Perhaps surprisingly, some of the most insightful writing on contemporary nation-state aggression has appeared on the PropertyCasualtyFocus.com blog run by the Washington law firm Carlton Fields. Three years ago, Carlton Fields attorney John C. Pitblado wrote about a ruling by the U.S. District Court for the Central District of California, which concerned nothing less than the nature of war. The case had been brought by Universal Cable Productions and Northern Entertainment Productions over a filming gone wrong. In 2014, UCP was in Israel to begin filming the mystery-thriller “Dig,” when a dispute between Israel and Hamas over three murdered Israeli teenagers escalated into a shelling war. The filming had to be suspended.
As was subsequently reported by the Hollywood Reporter—another unexpected source of information regarding new forms of war—when the U.S. State Department attributed the Israel-bound shelling to Hamas, UCP filed a claim with Atlantic Specialty Insurance Company, arguing that the shelling counted as terrorism. Atlantic, however, claimed that Hamas is a de facto government and that the Israel-Gaza skirmish thus counted as a war, meaning the insurance war exclusion applied. The court thus had to consider “(1) whether the ‘conflict’ was, in fact, a war; and (2) whether Hamas had sufficient status as an autonomous nation state so as to come within the purview of traditional notions of war,” Pitblado explained.
In 2017, the court issued its ruling: the Israel-Hamas mutual shelling was war. “The United States’s [sic] designation of Hamas as a terrorist organization does not mean that it cannot also be a de facto government for purposes of this dispute,” the court explained.
In Chicago, Cook County District Court is likewise about to decide what constitutes war. The case before it involves Mondelez — the maker of Oreos, Nabisco chips, Cadbury, Toblerone, and much else — and its insurer, Zurich. You may recall that in 2017 Mondelez was one of the many multinationals hit by NotPetya, the virus unleashed by Russia against Ukraine.
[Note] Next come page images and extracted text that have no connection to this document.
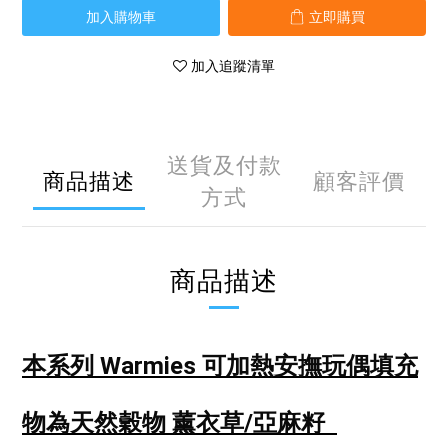
加入購物車
立即購買
加入追蹤清單
送貨及付款
商品描述
顧客評價
方式
商品描述
本系列 Warmies 可加熱安撫玩偶
填充
物為天然穀物 薰衣草/亞麻籽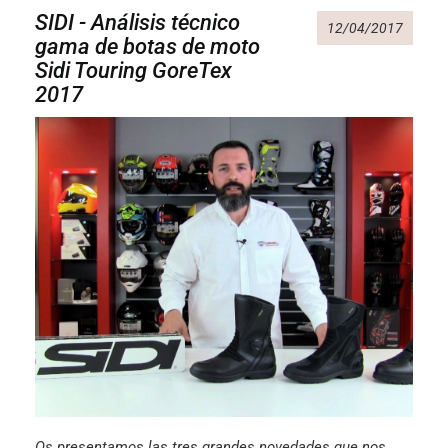
SIDI - Análisis técnico
12/04/2017
gama de botas de moto
Sidi Touring GoreTex
2017
Os presentamos las tres grandes novedades que nos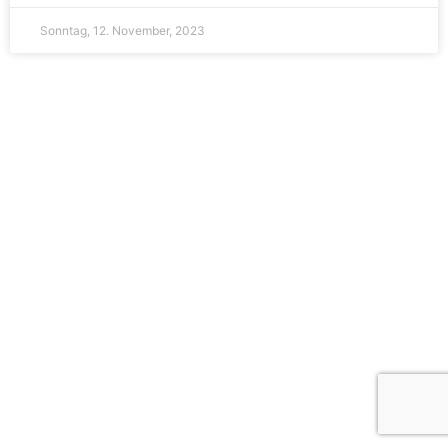
Sonntag, 12. November, 2023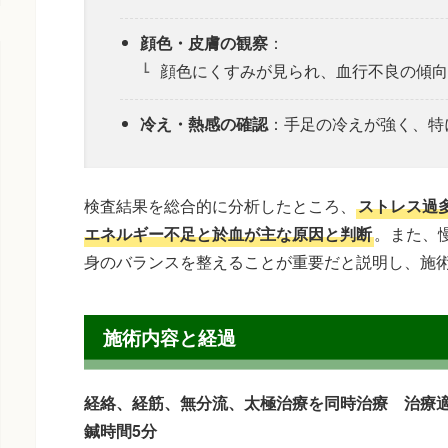
顔色・皮膚の観察
：
顔色にくすみが見られ、血行不良の傾向
冷え・熱感の確認
：手足の冷えが強く、特
検査結果を総合的に分析したところ、
ストレス過
エネルギー不足と於血が主な原因と判断
。また、
身のバランスを整えることが重要だと説明し、施
施術内容と経過
経絡、経筋、無分流、太極治療を同時治療 治療
鍼時間5分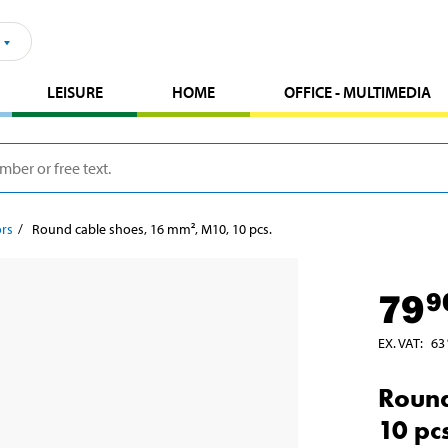
LEISURE
HOME
OFFICE - MULTIMEDIA
ors
Round cable shoes, 16 mm², M10, 10 pcs.
79
9
EX. VAT
:
63
Round
10 pc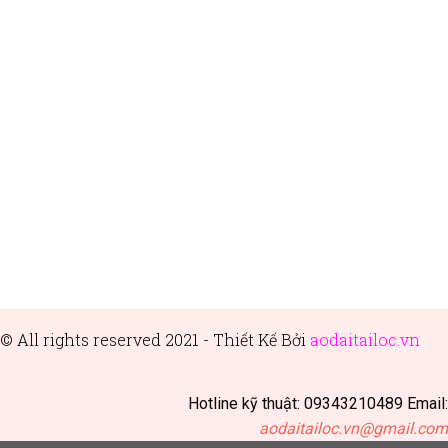
© All rights reserved 2021 - Thiết
Kế Bởi
aodaitailoc.vn
Hotline kỹ thuật: 09343210489 Email:
aodaitailoc.vn@gmail.com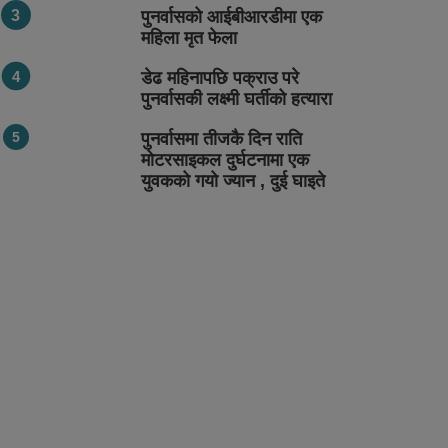
पुनर्वासको आईबीआरडीमा एक
महिला मृत फेला
डेढ महिनापछि पक्राउ परे
पुनर्वासकी लक्ष्मी घर्तीको हत्यारा
पुनर्वासमा तीजकै दिन राति
मोटरसाइकल दुर्घटनामा एक
युवकको गयो ज्यान , दुई घाइते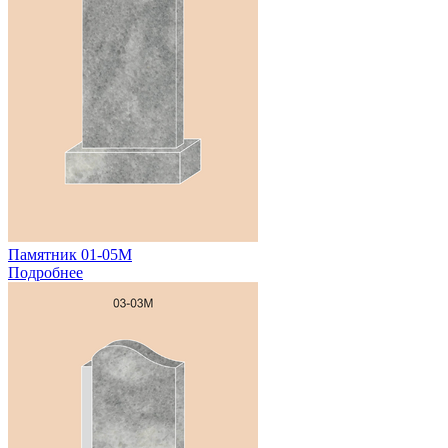
Памятник 01-05М
Подробнее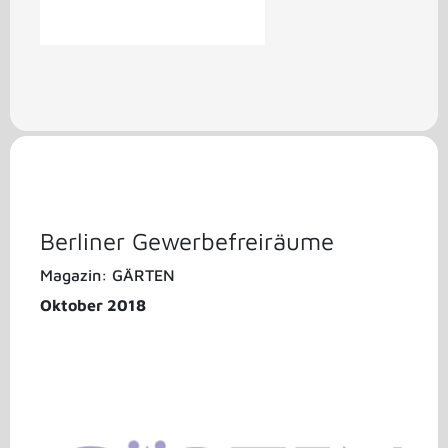
Berliner Gewerbefreiräume
Magazin: GÄRTEN
Oktober 2018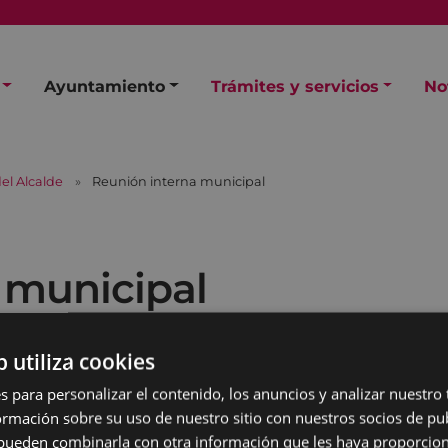
Ayuntamiento
Trámites y servicios
No
el Alcalde
Reunión interna municipal
 municipal
b utiliza cookies
s para personalizar el contenido, los anuncios y analizar nuestro
mación sobre su uso de nuestro sitio con nuestros socios de pub
s pueden combinarla con otra información que les haya proporci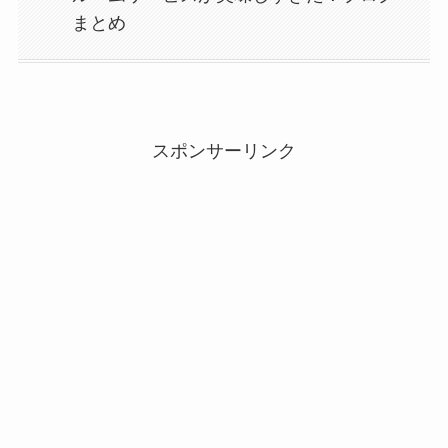
まとめ
スポンサーリンク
Mondelez claimed $100 million on its insurance policy — but Zurich turned down the claim, arguing that Western governments’ attribution of NotPetya to the Russian government made it an act of war.
Now the Illinois judges, like their Californian counterparts, have to rule on a matter that really ought to be defined by politicians, not jurists. Until recently, there’s been no urgent reason to define war: everyone knew a war when they saw one, and in previous centuries plagued by constant fighting, there were at any rate no insurance payouts or other civil matters that depended on the definition or war.
Yet governments will almost certainly fail to agree on what constitutes war — because the gray zone between war and peace is exceptionally attractive for countries wishing to harm others without provoking a military response. Is forcing a civilian airliner traveling between two other countries to land in your country so you can detain one of the passengers a crime or an act of war? How about gradually building islands in waters claimed by other countries?
The rest of us are about to become very familiar with Israelis’ and Gazans’ ambiguous life between war and peace. And for decisionmakers, that means having to decide that something—like NotPetya, and perhaps like state-sponsored aviation piracy—is a warlike act and should be avenged with more than expressions of outrage. Better yet, like insurers, decisionmakers should decide before acts of aggression what constitutes the red line of war— because the red line ain’t “invading armies” anymore.